• **Page excerpt**:
● ● ● ● ● ● ●
Wed 24

Have a Beer with Max in London

Max As I mentioned, I’m not doing any publicity while I’m in England. But I do intend to have a beer at the Warrington Hotel [Map] at 2pm this Sunday the 28th. So if you’re in range, and you care, you could come along.

I don’t really know how this will work, but I am imagining something like this: you see a 6’2” guy with no hair speaking in an Australian accent, wander over, and say, “Are you Max?” And I say, “Yes, yes I am. Who are you?” And we take it from there. My only rule—and it’s a very strict one—is that there shall be no mention of the Ashes.

I won’t have any books to sell, but I’m happy to sign anything you bring along. And I mean anything. Underwear, other people’s books, you name it. I’m desperate for recognition.

By the way, I was originally thinking of inviting people to a pub in Bedford, but realized I couldn’t live with the stain of that crime on my soul.

Update: Well that was great fun! Thanks to those who turned up. I gotta say, it’s pretty damn cool to be able to gather an instant mini-party of interesting people just by posting on my blog.

Tue 09

My Favourite Author Went To Bedford And All I Got Was This Lousy Blog

Max I’m in England. Huh, when I say it like that, it’s as if I just breezed halfway around the world during my lunch hour, instead of undergoing 30 hours of torture inside a metal tube with an 8-month old baby and a planeload of people conspiring to prevent her from sleeping.

Jen’s family live in England, and occasionally we fly over to visit them. We usually stay for at least a month, and—since the purpose of the trip is to spend time with them—visit absolutely no tourist attractions or places of interest. We just hang out in Bedford. For that reason, I have the general impression that all of England is a barely habitable crap-hole full of people who look like they’re about to stab you for your mobile phone, then use it to call their dealer.

Well, that’s not quite true; I have visited a few other places in England, and with one exception (Milton Keynes, I’m looking at you) they have been quite beautiful, or at least interestingly history-soaked. But Bedford is neither. I am told that Bedford’s heyday was in the 1950s, when the local brickworks was the town’s main employer, and you can tell this is true because every single house is constructed in the exact same style from the exact same red brick. Other Bedford attractions include the River Ouse (pronounced “ooze”), which is exactly as charming as it sounds and patrolled by highly aggressive ducks, and… no, actually, that’s it.

Most English people I speak to are hazy on where, exactly, Bedford is. The answer is you don’t care. I think you’re better off not knowing how close you may be to Bedford. If, in your ignorance, you do happen to stumble onto it, well, just hurry on before any of it gets on your clothes.
● ● ● ● ● ● ●
• **Dataset records**:
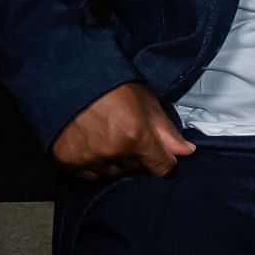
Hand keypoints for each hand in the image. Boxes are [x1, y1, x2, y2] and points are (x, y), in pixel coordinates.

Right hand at [51, 82, 195, 180]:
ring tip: (109, 137)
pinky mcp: (68, 162)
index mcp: (136, 137)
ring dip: (117, 162)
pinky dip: (95, 165)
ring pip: (114, 174)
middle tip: (129, 133)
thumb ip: (166, 131)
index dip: (164, 160)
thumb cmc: (110, 85)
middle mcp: (113, 153)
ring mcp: (89, 159)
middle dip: (139, 156)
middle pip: (138, 170)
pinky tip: (93, 144)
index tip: (159, 152)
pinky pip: (90, 175)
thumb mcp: (146, 102)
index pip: (162, 168)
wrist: (67, 78)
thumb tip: (187, 151)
● ● ● ● ● ● ●
• **Work instructions**: Copy the London meetup post starting with "Have a Beer with" and going on through "desperate for recognition.", replacing "Sunday" with "Saturday". None of these items has any bearing on this exercise.

• **Response below**:
Have a Beer with Max in London

Max As I mentioned, I’m not doing any publicity while I’m in England. But I do intend to have a beer at the Warrington Hotel [Map] at 2pm this Saturday the 28th. So if you’re in range, and you care, you could come along.

I don’t really know how this will work, but I am imagining something like this: you see a 6’2” guy with no hair speaking in an Australian accent, wander over, and say, “Are you Max?” And I say, “Yes, yes I am. Who are you?” And we take it from there. My only rule—and it’s a very strict one—is that there shall be no mention of the Ashes.

I won’t have any books to sell, but I’m happy to sign anything you bring along. And I mean anything. Underwear, other people’s books, you name it. I’m desperate for recognition.